[Required work]:
The entries below must be copied exactly as they are.

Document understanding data
-------------------------

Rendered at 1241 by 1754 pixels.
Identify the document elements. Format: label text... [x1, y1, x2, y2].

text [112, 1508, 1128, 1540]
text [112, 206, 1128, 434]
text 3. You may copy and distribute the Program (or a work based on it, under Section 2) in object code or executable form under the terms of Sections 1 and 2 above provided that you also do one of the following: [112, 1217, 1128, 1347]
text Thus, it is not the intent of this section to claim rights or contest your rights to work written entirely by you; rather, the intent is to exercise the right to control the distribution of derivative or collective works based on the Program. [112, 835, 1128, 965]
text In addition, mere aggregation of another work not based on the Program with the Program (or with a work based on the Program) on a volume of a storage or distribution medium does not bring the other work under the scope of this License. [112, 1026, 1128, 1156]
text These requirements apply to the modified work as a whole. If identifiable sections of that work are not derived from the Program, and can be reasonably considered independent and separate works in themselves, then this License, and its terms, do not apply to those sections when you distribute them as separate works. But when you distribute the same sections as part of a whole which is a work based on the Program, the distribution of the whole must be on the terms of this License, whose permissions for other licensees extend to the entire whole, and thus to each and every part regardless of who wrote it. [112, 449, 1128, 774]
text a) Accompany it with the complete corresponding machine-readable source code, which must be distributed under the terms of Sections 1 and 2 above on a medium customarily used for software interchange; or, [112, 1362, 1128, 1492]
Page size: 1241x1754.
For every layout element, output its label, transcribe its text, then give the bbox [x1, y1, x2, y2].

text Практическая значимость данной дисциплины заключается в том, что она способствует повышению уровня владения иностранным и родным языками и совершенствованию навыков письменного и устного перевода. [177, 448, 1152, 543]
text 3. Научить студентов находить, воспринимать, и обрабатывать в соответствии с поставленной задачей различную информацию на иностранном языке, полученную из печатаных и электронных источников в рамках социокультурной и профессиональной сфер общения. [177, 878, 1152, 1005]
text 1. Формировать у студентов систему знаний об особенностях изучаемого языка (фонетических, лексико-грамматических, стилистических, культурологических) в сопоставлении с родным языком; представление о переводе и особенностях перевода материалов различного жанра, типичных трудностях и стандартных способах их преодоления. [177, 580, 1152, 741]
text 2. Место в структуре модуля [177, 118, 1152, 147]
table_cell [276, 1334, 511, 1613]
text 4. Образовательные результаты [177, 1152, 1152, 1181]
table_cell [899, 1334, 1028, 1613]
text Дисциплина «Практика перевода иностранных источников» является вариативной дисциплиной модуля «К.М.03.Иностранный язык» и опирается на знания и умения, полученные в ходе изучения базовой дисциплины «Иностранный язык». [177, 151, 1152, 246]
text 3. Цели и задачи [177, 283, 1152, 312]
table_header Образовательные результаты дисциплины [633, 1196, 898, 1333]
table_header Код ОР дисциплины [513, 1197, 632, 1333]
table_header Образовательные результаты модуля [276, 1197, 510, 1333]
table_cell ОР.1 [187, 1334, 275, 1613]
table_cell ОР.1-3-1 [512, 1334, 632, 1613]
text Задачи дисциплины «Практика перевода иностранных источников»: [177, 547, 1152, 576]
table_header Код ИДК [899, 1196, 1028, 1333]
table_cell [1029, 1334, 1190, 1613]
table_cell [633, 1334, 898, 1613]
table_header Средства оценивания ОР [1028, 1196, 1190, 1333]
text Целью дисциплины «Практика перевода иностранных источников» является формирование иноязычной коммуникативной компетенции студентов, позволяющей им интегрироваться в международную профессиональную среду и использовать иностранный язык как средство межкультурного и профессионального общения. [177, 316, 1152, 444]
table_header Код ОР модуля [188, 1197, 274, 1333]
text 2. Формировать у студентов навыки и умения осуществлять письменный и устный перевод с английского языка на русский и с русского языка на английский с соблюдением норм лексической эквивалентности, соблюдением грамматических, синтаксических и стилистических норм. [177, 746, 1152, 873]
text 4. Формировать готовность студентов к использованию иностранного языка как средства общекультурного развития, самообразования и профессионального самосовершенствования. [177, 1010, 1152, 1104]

-------------------------

[Task result]:
Rendered at 1241 by 1754 pixels.
Identify the document elements. Format: label text... [x1, y1, x2, y2].

text [112, 1508, 1128, 1540]
text [112, 206, 1128, 434]
text 3. You may copy and distribute the Program (or a work based on it, under Section 2) in object code or executable form under the terms of Sections 1 and 2 above provided that you also do one of the following: [112, 1217, 1128, 1347]
text Thus, it is not the intent of this section to claim rights or contest your rights to work written entirely by you; rather, the intent is to exercise the right to control the distribution of derivative or collective works based on the Program. [112, 835, 1128, 965]
text In addition, mere aggregation of another work not based on the Program with the Program (or with a work based on the Program) on a volume of a storage or distribution medium does not bring the other work under the scope of this License. [112, 1026, 1128, 1156]
text These requirements apply to the modified work as a whole. If identifiable sections of that work are not derived from the Program, and can be reasonably considered independent and separate works in themselves, then this License, and its terms, do not apply to those sections when you distribute them as separate works. But when you distribute the same sections as part of a whole which is a work based on the Program, the distribution of the whole must be on the terms of this License, whose permissions for other licensees extend to the entire whole, and thus to each and every part regardless of who wrote it. [112, 449, 1128, 774]
text a) Accompany it with the complete corresponding machine-readable source code, which must be distributed under the terms of Sections 1 and 2 above on a medium customarily used for software interchange; or, [112, 1362, 1128, 1492]
Page size: 1241x1754.
For every layout element, output its label, transcribe its text, then give the bbox [x1, y1, x2, y2].

text Практическая значимость данной дисциплины заключается в том, что она способствует повышению уровня владения иностранным и родным языками и совершенствованию навыков письменного и устного перевода. [177, 448, 1152, 543]
text 3. Научить студентов находить, воспринимать, и обрабатывать в соответствии с поставленной задачей различную информацию на иностранном языке, полученную из печатаных и электронных источников в рамках социокультурной и профессиональной сфер общения. [177, 878, 1152, 1005]
text 1. Формировать у студентов систему знаний об особенностях изучаемого языка (фонетических, лексико-грамматических, стилистических, культурологических) в сопоставлении с родным языком; представление о переводе и особенностях перевода материалов различного жанра, типичных трудностях и стандартных способах их преодоления. [177, 580, 1152, 741]
text 2. Место в структуре модуля [177, 118, 1152, 147]
table_cell [276, 1334, 511, 1613]
text 4. Образовательные результаты [177, 1152, 1152, 1181]
table_cell [899, 1334, 1028, 1613]
text Дисциплина «Практика перевода иностранных источников» является вариативной дисциплиной модуля «К.М.03.Иностранный язык» и опирается на знания и умения, полученные в ходе изучения базовой дисциплины «Иностранный язык». [177, 151, 1152, 246]
text 3. Цели и задачи [177, 283, 1152, 312]
table_header Образовательные результаты дисциплины [633, 1196, 898, 1333]
table_header Код ОР дисциплины [513, 1197, 632, 1333]
table_header Образовательные результаты модуля [276, 1197, 510, 1333]
table_cell ОР.1 [187, 1334, 275, 1613]
table_cell ОР.1-3-1 [512, 1334, 632, 1613]
text Задачи дисциплины «Практика перевода иностранных источников»: [177, 547, 1152, 576]
table_header Код ИДК [899, 1196, 1028, 1333]
table_cell [1029, 1334, 1190, 1613]
table_cell [633, 1334, 898, 1613]
table_header Средства оценивания ОР [1028, 1196, 1190, 1333]
text Целью дисциплины «Практика перевода иностранных источников» является формирование иноязычной коммуникативной компетенции студентов, позволяющей им интегрироваться в международную профессиональную среду и использовать иностранный язык как средство межкультурного и профессионального общения. [177, 316, 1152, 444]
table_header Код ОР модуля [188, 1197, 274, 1333]
text 2. Формировать у студентов навыки и умения осуществлять письменный и устный перевод с английского языка на русский и с русского языка на английский с соблюдением норм лексической эквивалентности, соблюдением грамматических, синтаксических и стилистических норм. [177, 746, 1152, 873]
text 4. Формировать готовность студентов к использованию иностранного языка как средства общекультурного развития, самообразования и профессионального самосовершенствования. [177, 1010, 1152, 1104]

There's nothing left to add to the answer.